1 – 1/ (2^n) → 1 (n → ∞)

「やっぱり矢は届く!」

 と言えないこともなさそうですが、数式を見るかぎりだと、煙に巻かれたような気分になるものと思います。

 普通、飛ばせば矢は刺さります。ゼノンのパラドックスは、こうした日常的な直観に反しています。現実において、飛ばした矢が目的地に届かないことなどはありえない。ところが数式にしてみると、矢はいかにも中間点を通過し続けるのみで、目的地へと到達するようには見えない――このような矛盾パラドックスが生まれるのはなぜか。それは、数式の内部で処理されているものが「空間」であり、「運動(行為)」ではないところに理由があります。

 地点A‐Bまでの距離を仮に1としたとき、この数値1によって表現されているのは「空間」です。

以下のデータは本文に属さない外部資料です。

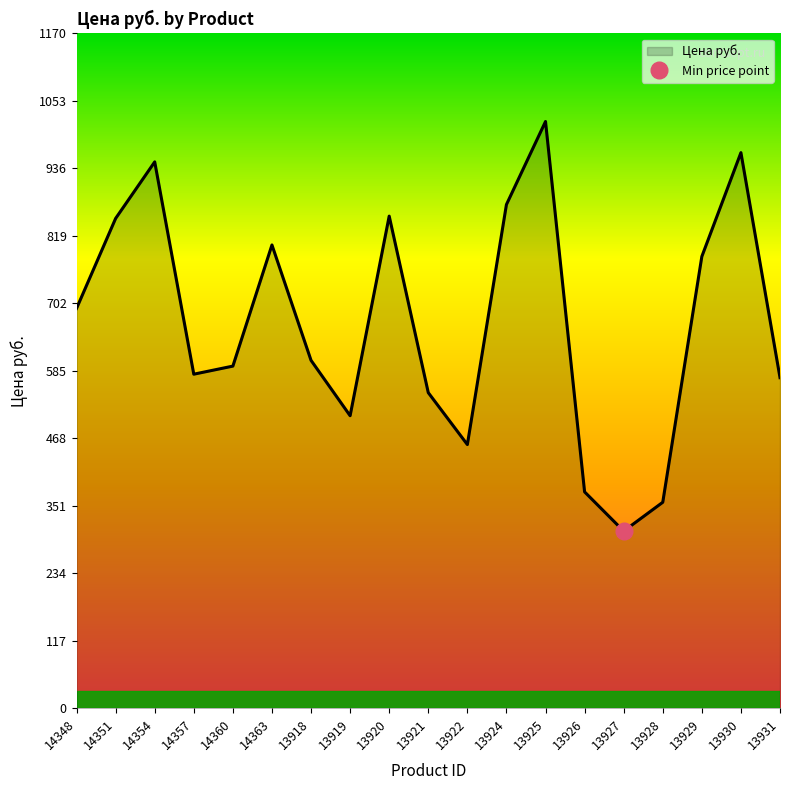

What is the minimum value shown in the chart?

307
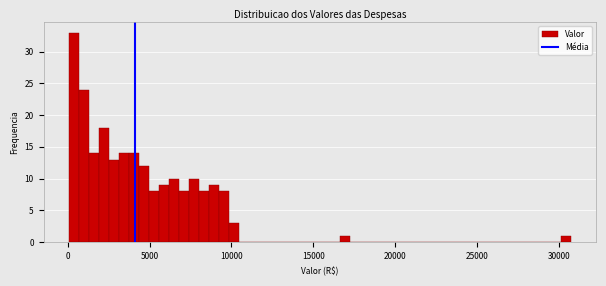

Read against the x-axis, roughly where is the centre of the tallest bar?

500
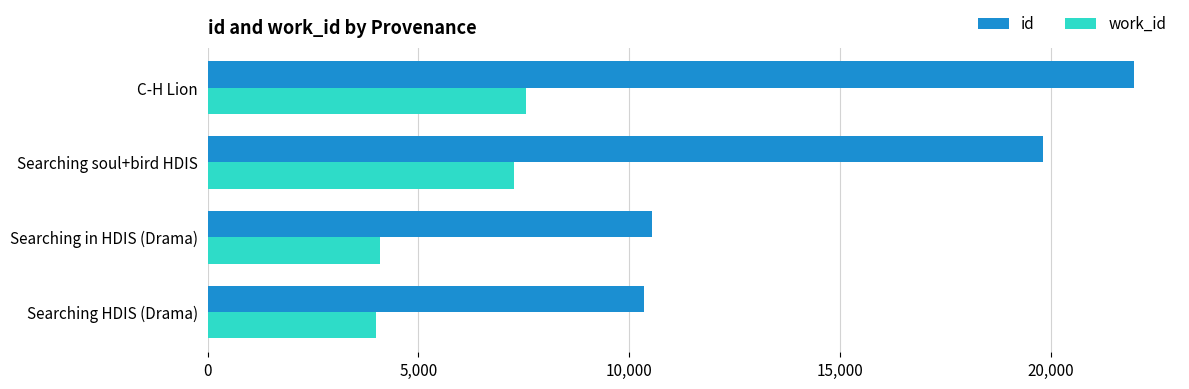

What are all the series names shown in the legend?

id, work_id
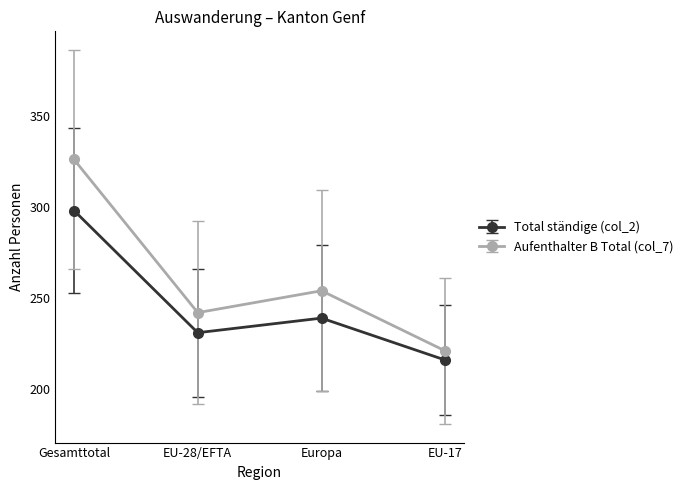

Rank the series by their maximum value, from highest to lowest.

Aufenthalter B Total (col_7), Total ständige (col_2)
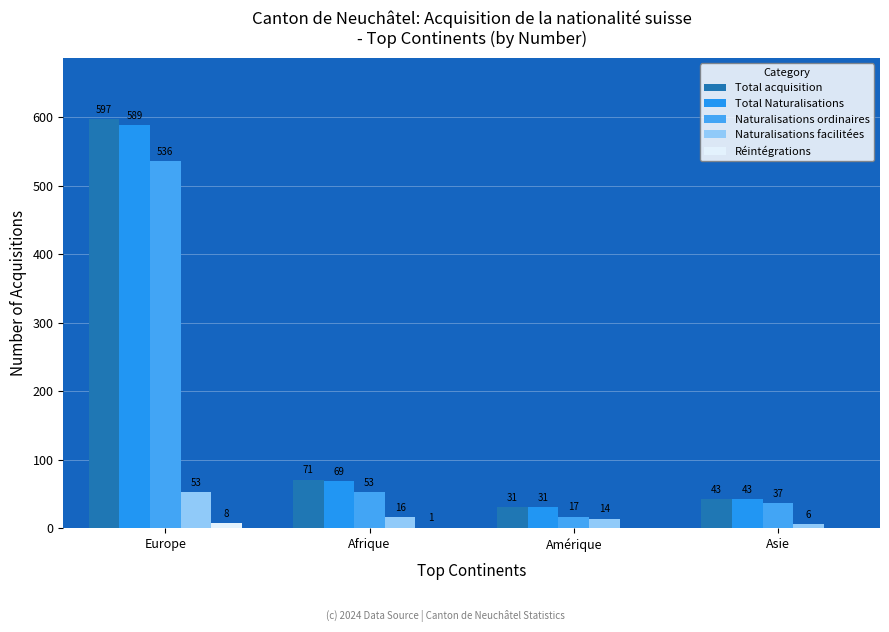

At which category is the sum across all series the highest?

Europe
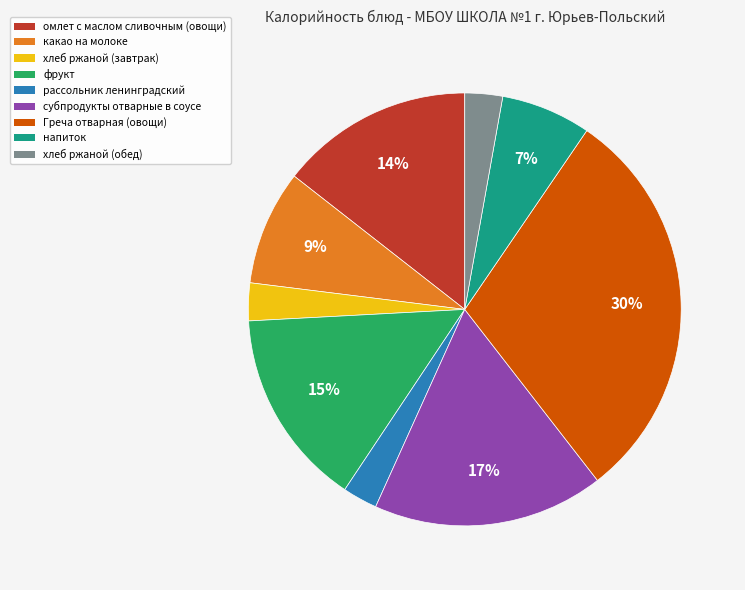

Is the sum of хлеб ржаной (завтрак) and фрукт greater than half?

No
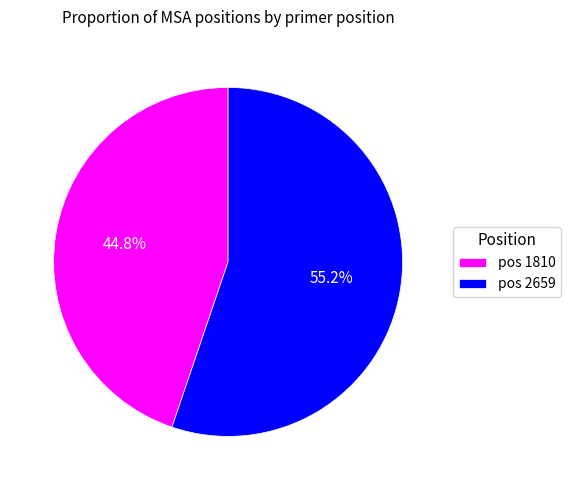

How many slices are in this pie chart?

2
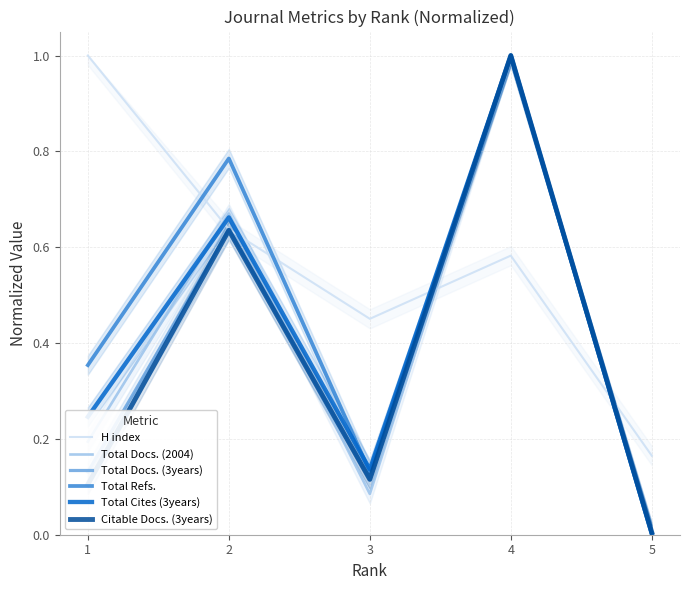

Reading right to left, extract all data points from this chart.

H index: 0.2	0.6	0.5	0.6	1.0
Total Docs. (2004): 0.0	1.0	0.1	0.7	0.2
Total Docs. (3years): 0.0	1.0	0.1	0.6	0.1
Total Refs.: 0.0	1.0	0.1	0.8	0.4
Total Cites (3years): 0.0	1.0	0.1	0.7	0.2
Citable Docs. (3years): 0.0	1.0	0.1	0.6	0.1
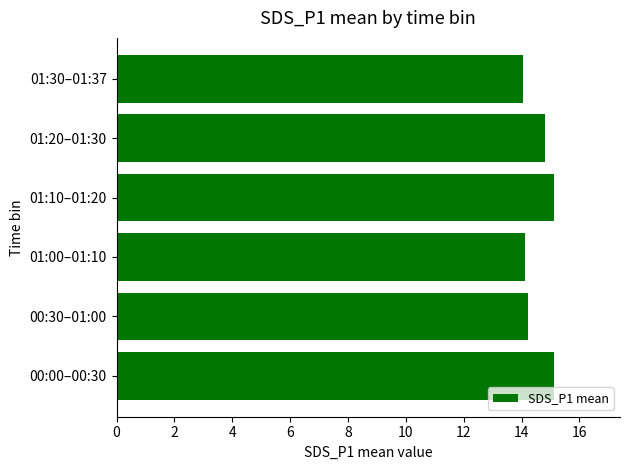

Does the chart contain stacked bars?

No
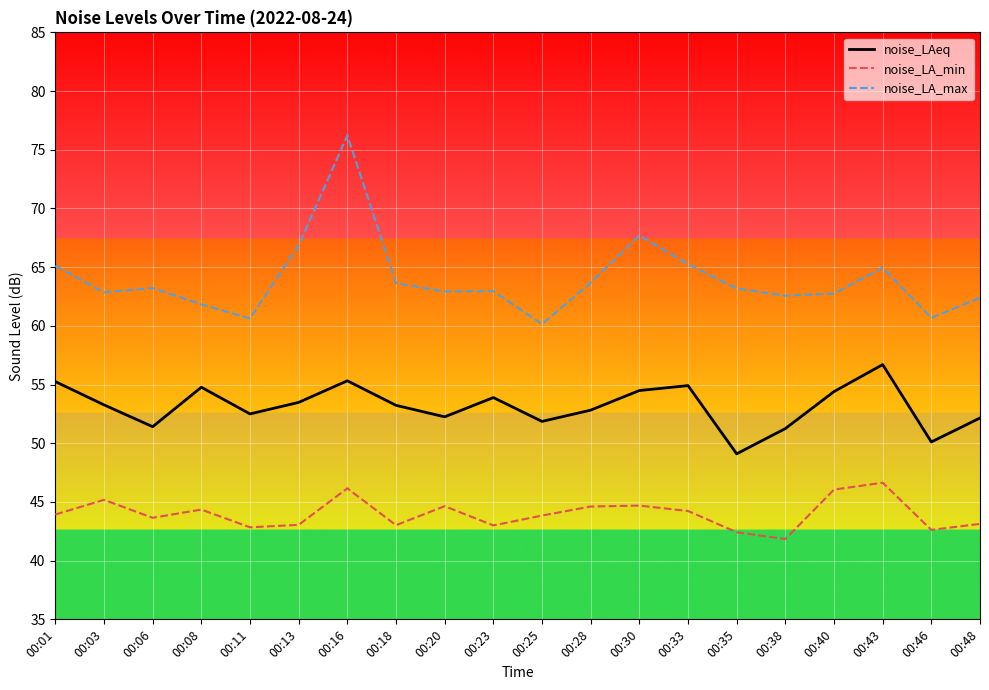

At which category is the sum across all series the highest?

00:16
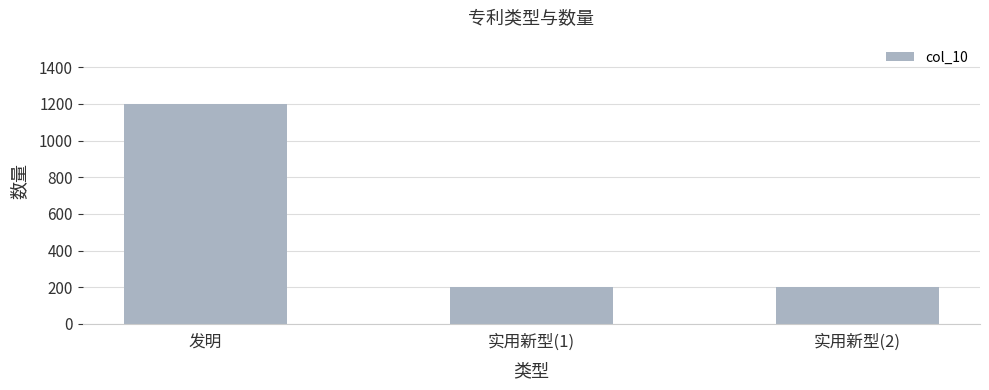

What is the sum of all values?

1600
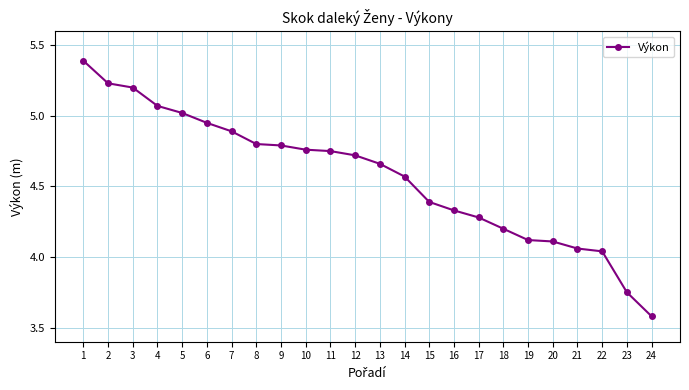

What is the ratio of the value at 11 to the value at 19?

1.2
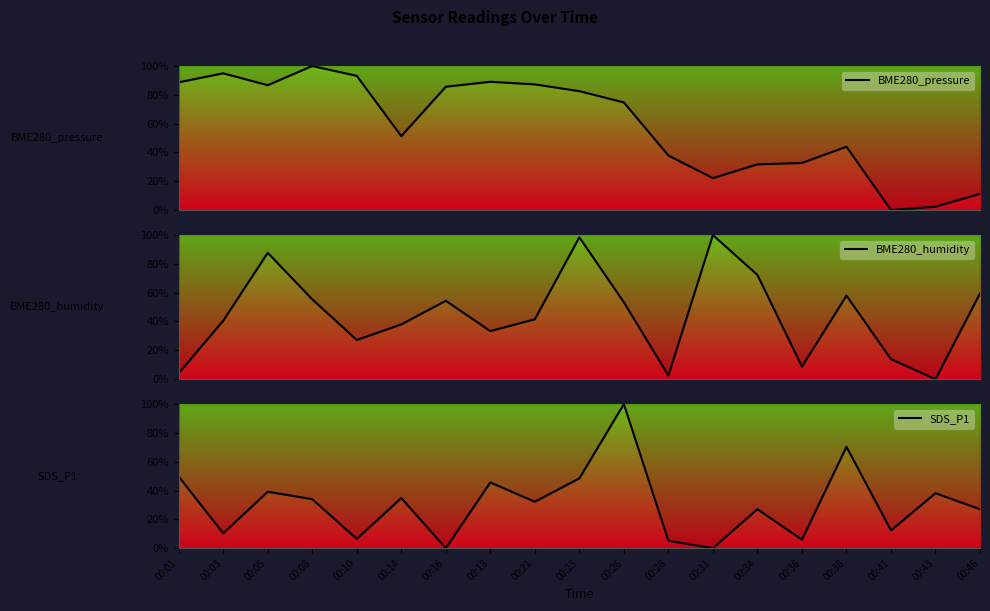

Rank the series by their average value, from highest to lowest.

BME280_pressure, BME280_humidity, SDS_P1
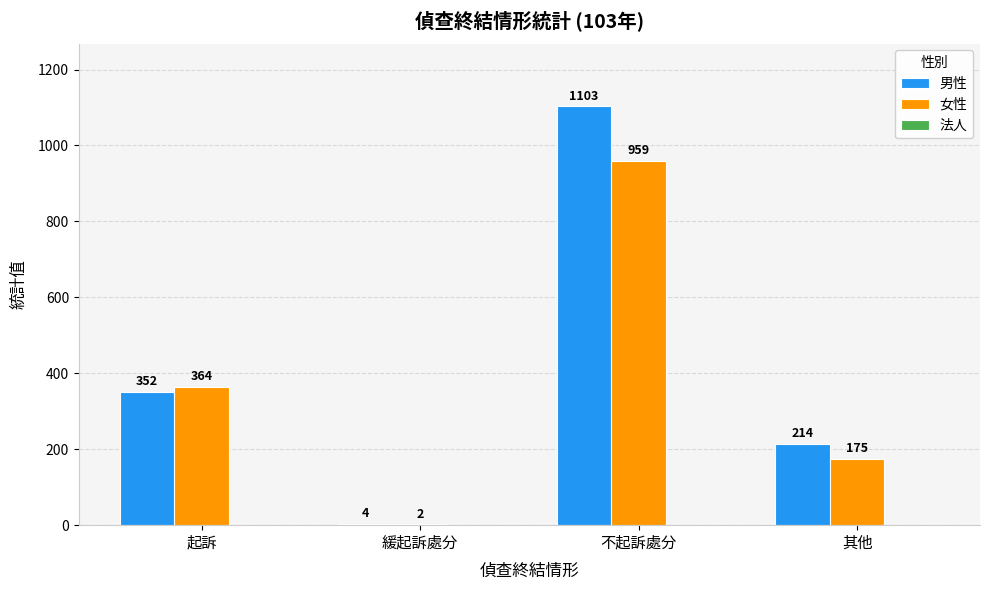

What is the sum of the 男性 values at 起訴 and 其他?

566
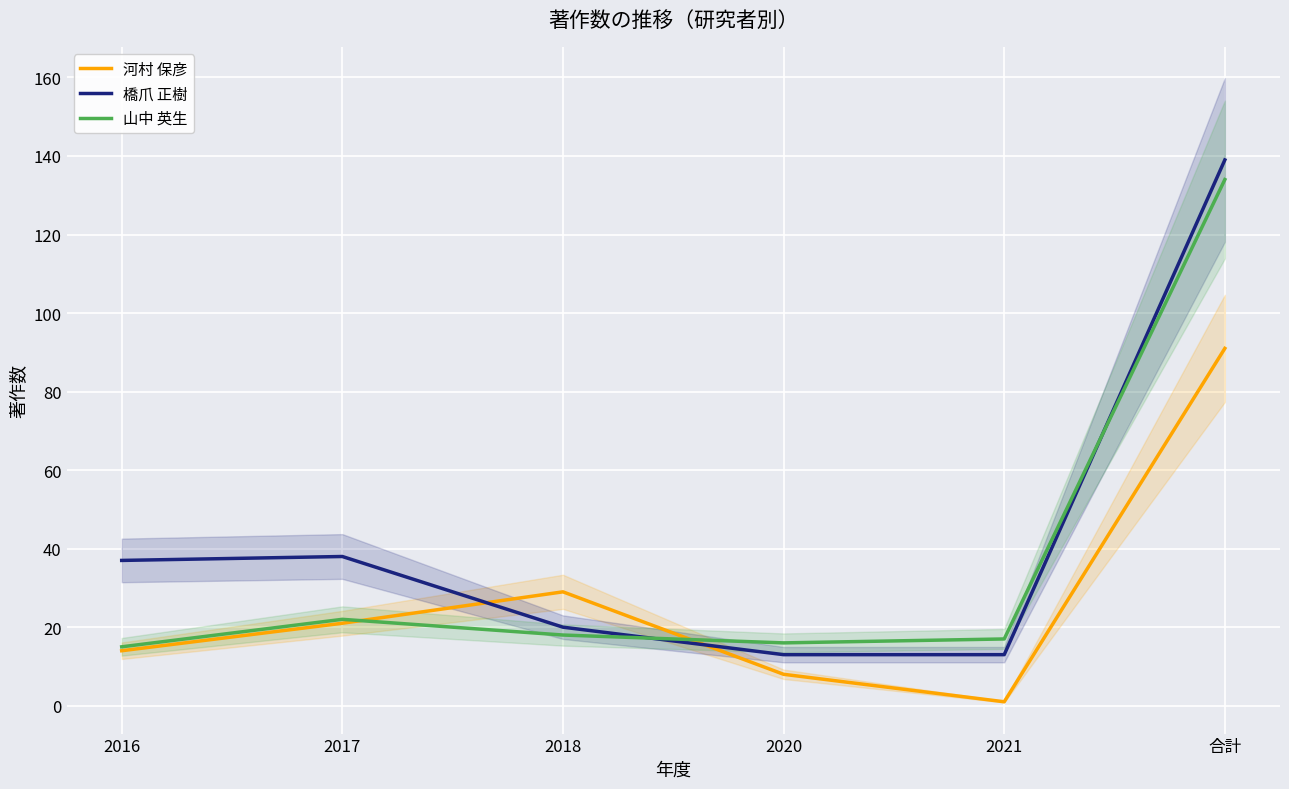

Count the number of categories in the chart.

6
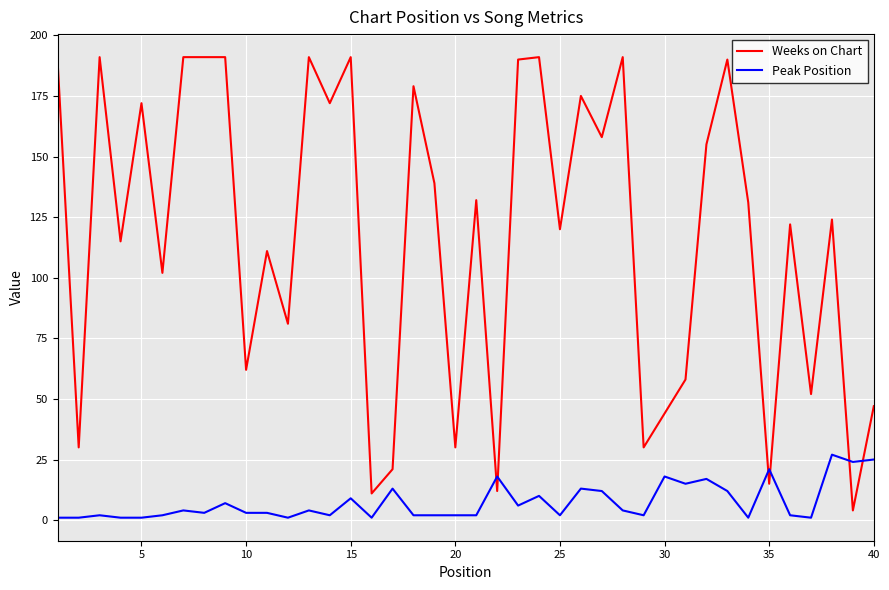

Which series has the largest total across all categories?

Weeks on Chart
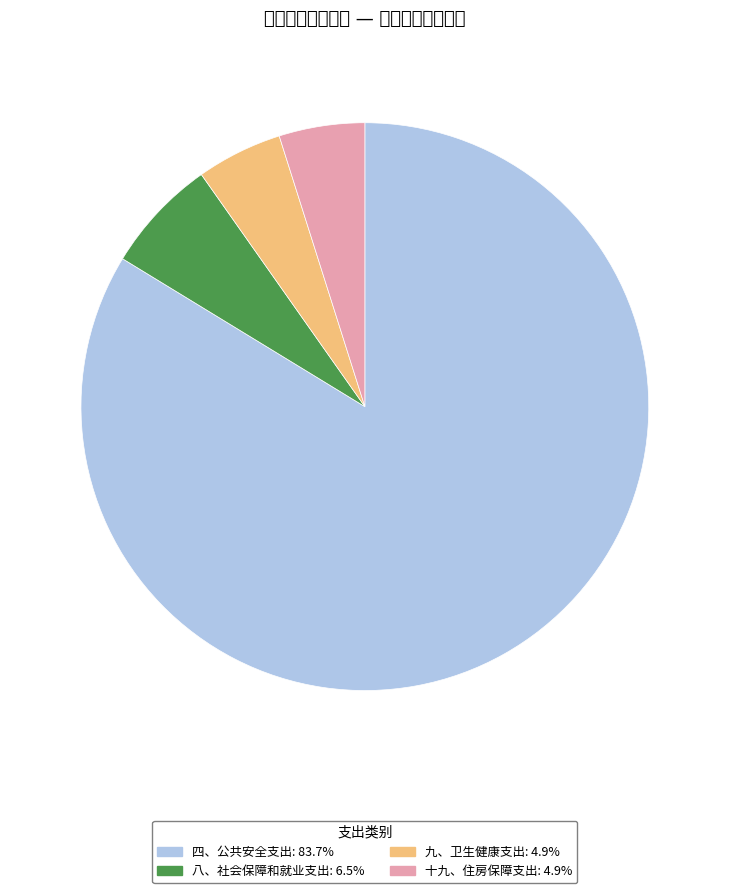

What is the ratio of the value at 四、公共安全支出: 83.7% to the value at 八、社会保障和就业支出: 6.5%?

12.9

空間は1/2、1/4…と、いくらでも区切ることが可能ですが、運動においてそのような区切り方をすることに、究極的には意味がありません。なぜなら運動とは線形であり、位置に同定できるようなものではないためです。ゼノンのパラドックスがパラドックスとして機能している背景には、運動の問題を空間の問題へと転置しているという事情が存在するわけです。

 だらだらと議論を重ねてきましたが、本題に戻りましょう。「記述」とは「行為」のない「発話」のことであり、「発話」とは「空間」のない「記述」のことである、という結論を魔術の考え方に応用するとき、それまで同種のものとして見なされてきた呪文(発話)と文様(記述)とは著しく異なったものであるということがはっきりと分かるようになります。

 まずは呪文について。上述の定義に従えば、呪文を唱えることは行為の領域に属します。行為に属する問題である以上、呪文は一度唱えるごとに、一回かぎりの効力を発揮することになります。

 次に文様について。上述の定義に従うと、文様を描くことは記述の領域に属します。そうである以上、文様は一度描かれてしまえば、半永久的に魔術の効力を発揮することができます。

 このように検討してみると、いかにも文様の方が呪文よりも使い勝手が良いように思われます。このことがどのような意義と限界とをはらむのかについてはいくらでも議論できますが、このエッセイの目的は、あくまで書き手の設定作りに貢献することなので、あえて言及しません。

 少なくとも、以上に検討した内容から、次のような設定を作ることができます。

①よい点:

 文様(魔法陣)を記述することにのみ魔力が消費されるため、魔法陣の発動そのものによって魔力が消費されることはない。したがって、昔描いた魔法陣が消えないまま勝手に発動し続けるために、魔法使いがいたずらに魔力を消費し、衰弱するといったような設定からは解放される。

②悪い点:

 文様の方が呪文より使い勝手の良いこと。改善の方法としては、(1)魔法陣の作成には、呪文とは比べ物にならないほどの莫大な魔力が必要となること、(2)魔法陣は、あくまで呪文に対しては補助的(魔法陣で呪文の効力がアップ、など)な役割しか果たさない、等の設定を織り込んでおく必要がある。